Question

The work functions of $Ag ,\, Mg ,\, K$ and $Na$ respectively in $eV$ are $4.3,\, 3.7,\, 2.25,\, 2.30$ When an electromagnetic radiation of wavelength of $300 nm$ is allowed to fall on these metal surface, the number of metals from which the electrons are ejected is $\left(1\, eV =1.6022 \times 10^{-19}\, J \right)$

• A. 4
• B. 3
• C. 2
• D. 5

Answer 1

Answer: (B)

Work function for $Ag,\, Mg,\, K$ and Na in joules are for

$Ag =4.3\, eV \times 1.6022 \times 10^{-19}=6.89 \times 10^{-19} J$

$Mg =3.7\, eV \times 1.6022 \times 10^{-19}=5.93 \times 10^{-19} J$

$K =2.25\, eV \times 1.6022 \times 10^{-19}=3.60 \times 10^{-19} J$

$Na =2.30\, eV +1.6022 \times 10^{-19}=3.68 \times 10^{-19} J$

Energy used is of wave length $(\lambda=300\, nm)$.
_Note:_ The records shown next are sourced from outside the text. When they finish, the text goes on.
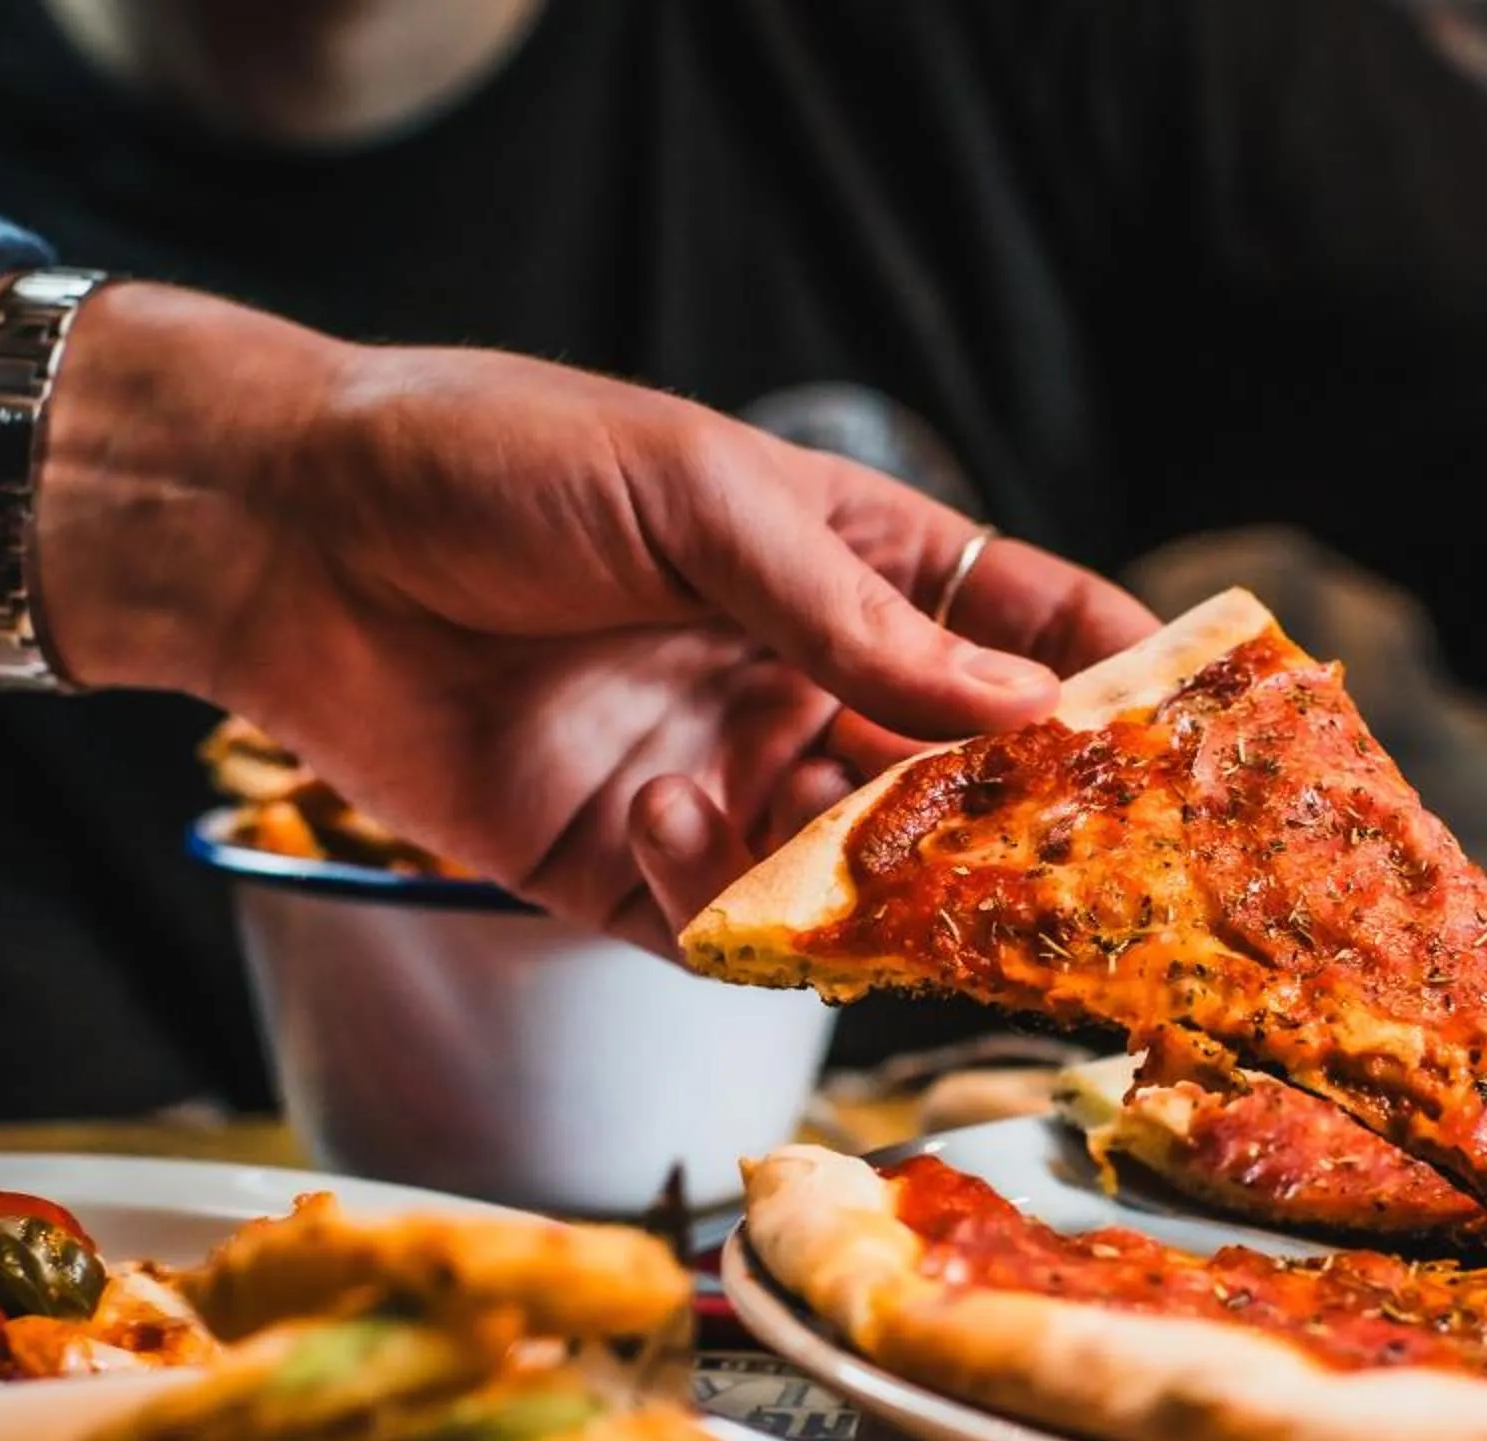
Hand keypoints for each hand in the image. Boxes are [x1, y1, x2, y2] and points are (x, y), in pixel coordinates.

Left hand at [0, 282, 1156, 952]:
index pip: (1010, 624)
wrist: (285, 534)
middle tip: (1109, 866)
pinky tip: (701, 842)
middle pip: (958, 773)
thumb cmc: (498, 462)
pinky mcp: (627, 873)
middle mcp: (796, 684)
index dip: (1108, 670)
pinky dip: (746, 917)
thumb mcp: (703, 504)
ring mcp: (721, 782)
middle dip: (1034, 818)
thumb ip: (857, 620)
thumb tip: (1030, 708)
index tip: (1200, 721)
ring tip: (948, 904)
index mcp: (837, 567)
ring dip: (911, 894)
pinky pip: (731, 933)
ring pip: (865, 873)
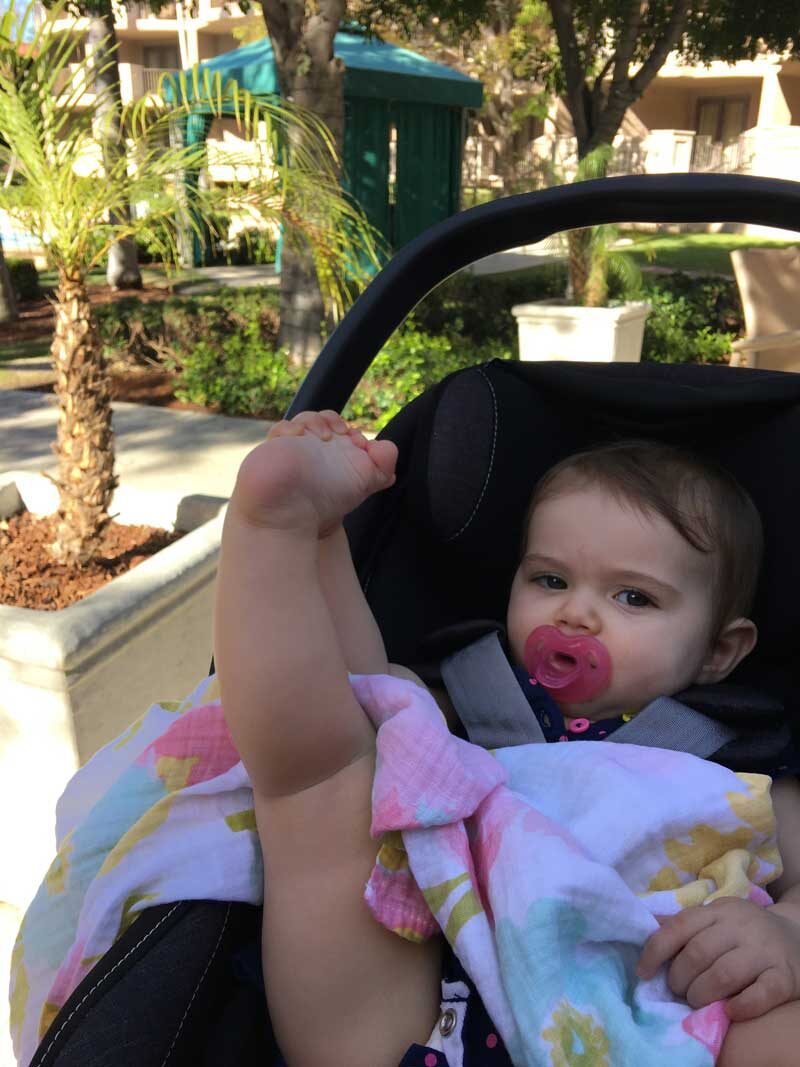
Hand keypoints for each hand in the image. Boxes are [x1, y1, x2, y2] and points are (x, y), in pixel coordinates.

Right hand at [232, 410, 396, 533]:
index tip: (359, 445)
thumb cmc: (326, 502)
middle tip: (341, 435)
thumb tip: (384, 447)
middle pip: (326, 420)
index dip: (354, 433)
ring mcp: (296, 448)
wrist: (294, 518)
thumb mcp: (364, 483)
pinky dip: (292, 428)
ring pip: (305, 419)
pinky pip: (282, 428)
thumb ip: (382, 466)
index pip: (346, 431)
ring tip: (323, 436)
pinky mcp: (276, 448)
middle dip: (334, 420)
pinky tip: (300, 437)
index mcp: (338, 457)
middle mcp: (317, 451)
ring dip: (316, 420)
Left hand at [637, 897, 799, 1020]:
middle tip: (678, 991)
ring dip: (703, 993)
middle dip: (680, 978)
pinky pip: (761, 993)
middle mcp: (740, 926)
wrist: (797, 936)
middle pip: (698, 953)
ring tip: (697, 1001)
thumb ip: (686, 924)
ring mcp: (763, 950)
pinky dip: (742, 1006)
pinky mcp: (785, 976)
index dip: (656, 951)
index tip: (643, 973)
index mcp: (717, 911)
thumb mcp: (716, 918)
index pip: (679, 927)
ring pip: (725, 974)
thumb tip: (646, 926)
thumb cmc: (745, 931)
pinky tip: (730, 1012)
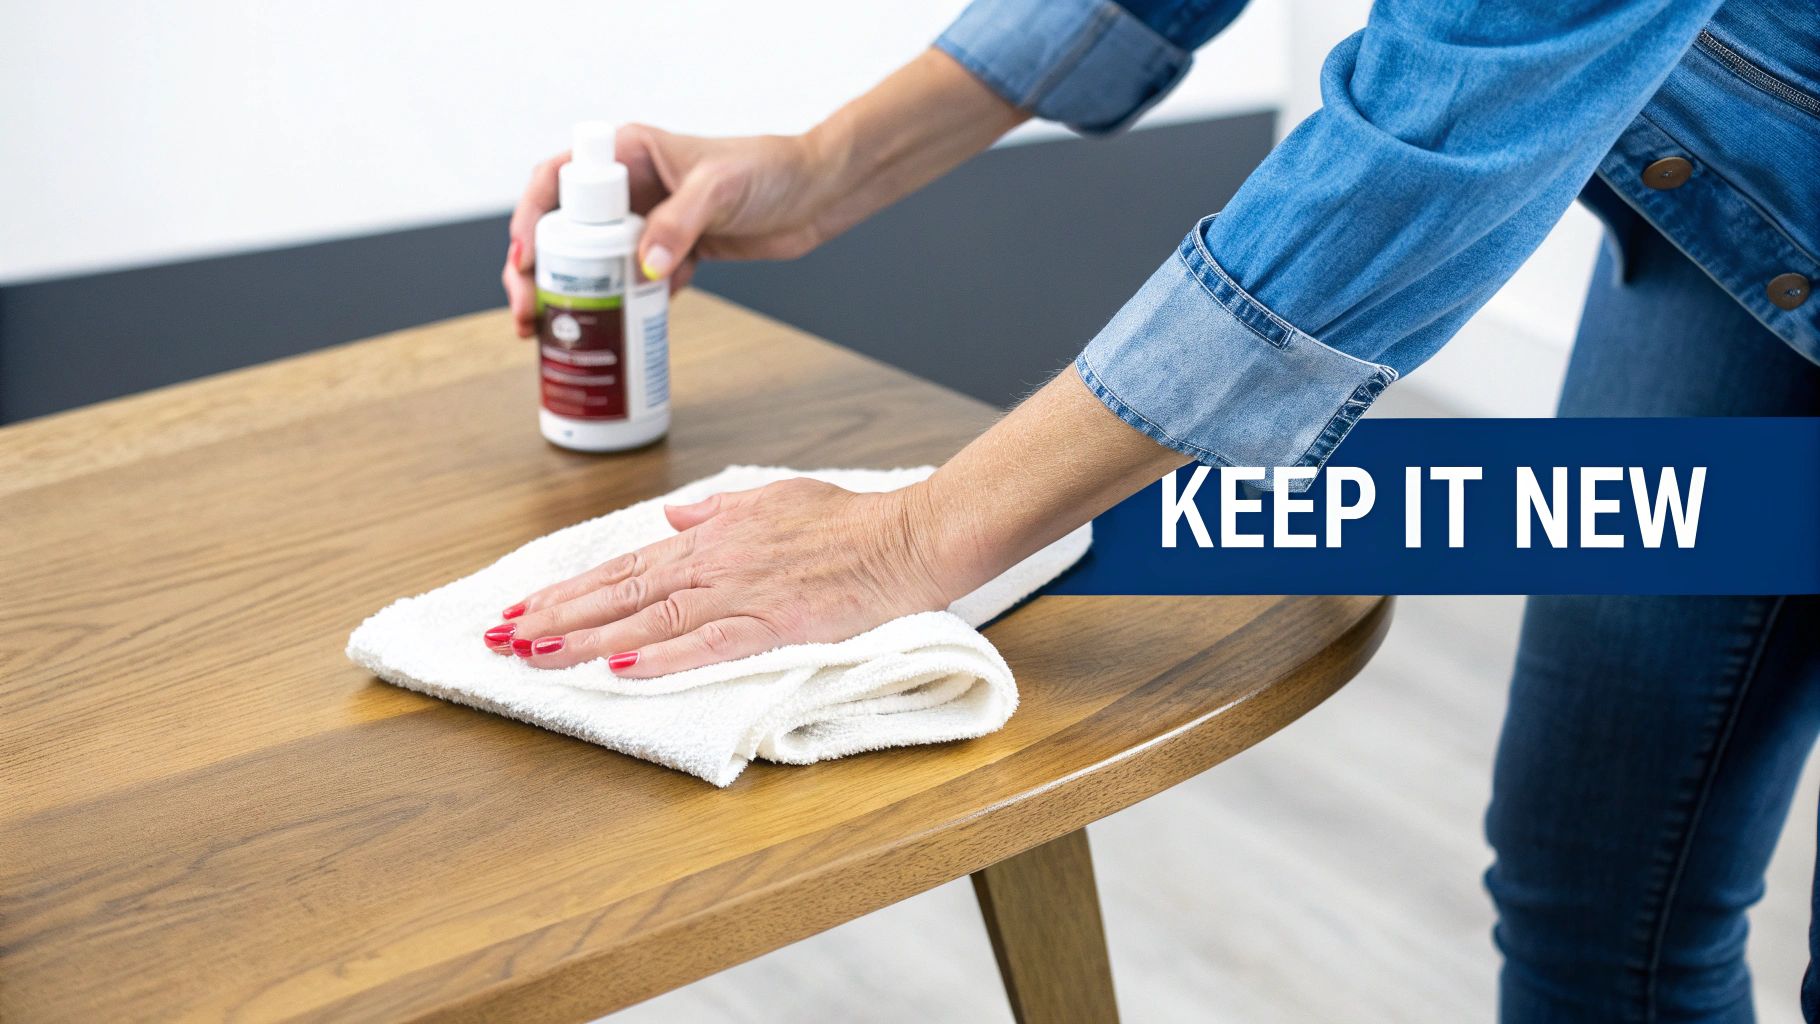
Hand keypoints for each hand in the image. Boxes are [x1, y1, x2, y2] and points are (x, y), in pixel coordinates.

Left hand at [482, 478, 975, 675]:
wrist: (902, 538)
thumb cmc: (845, 520)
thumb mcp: (771, 498)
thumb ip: (717, 511)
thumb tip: (675, 520)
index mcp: (710, 538)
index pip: (624, 567)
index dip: (569, 590)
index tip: (524, 608)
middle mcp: (713, 564)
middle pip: (620, 593)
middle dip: (556, 616)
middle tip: (502, 637)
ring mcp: (741, 594)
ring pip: (648, 619)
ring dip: (587, 638)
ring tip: (536, 655)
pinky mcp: (774, 623)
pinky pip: (707, 643)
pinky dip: (662, 655)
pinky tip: (620, 668)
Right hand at [501, 126, 842, 337]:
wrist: (819, 194)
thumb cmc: (771, 170)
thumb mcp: (718, 188)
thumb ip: (679, 224)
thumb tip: (644, 269)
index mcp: (628, 154)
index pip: (558, 181)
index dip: (531, 220)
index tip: (525, 259)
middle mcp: (630, 188)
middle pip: (564, 230)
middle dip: (539, 272)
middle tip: (530, 313)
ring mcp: (650, 224)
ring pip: (593, 262)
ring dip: (571, 297)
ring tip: (552, 333)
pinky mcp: (673, 254)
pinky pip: (633, 284)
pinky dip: (621, 308)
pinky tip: (609, 333)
$E_{300}=\frac{h C}{\lambda}=\frac{6.6 \times 10^{-34} \times 3 \times 10^{8}}{300 \times 10^{-9}}$

$E_{300}=\frac{19.80 \times 10^{-26}}{300 \times 10^{-9}}=0.066 \times 10^{-17}$

$=6.6 \times 10^{-19} J$

$\because$ Metal will eject electrons only when $W \leq E_{300}$

$\therefore $ Only $Mg,\, K$ and Na (3-metals) will eject the electrons.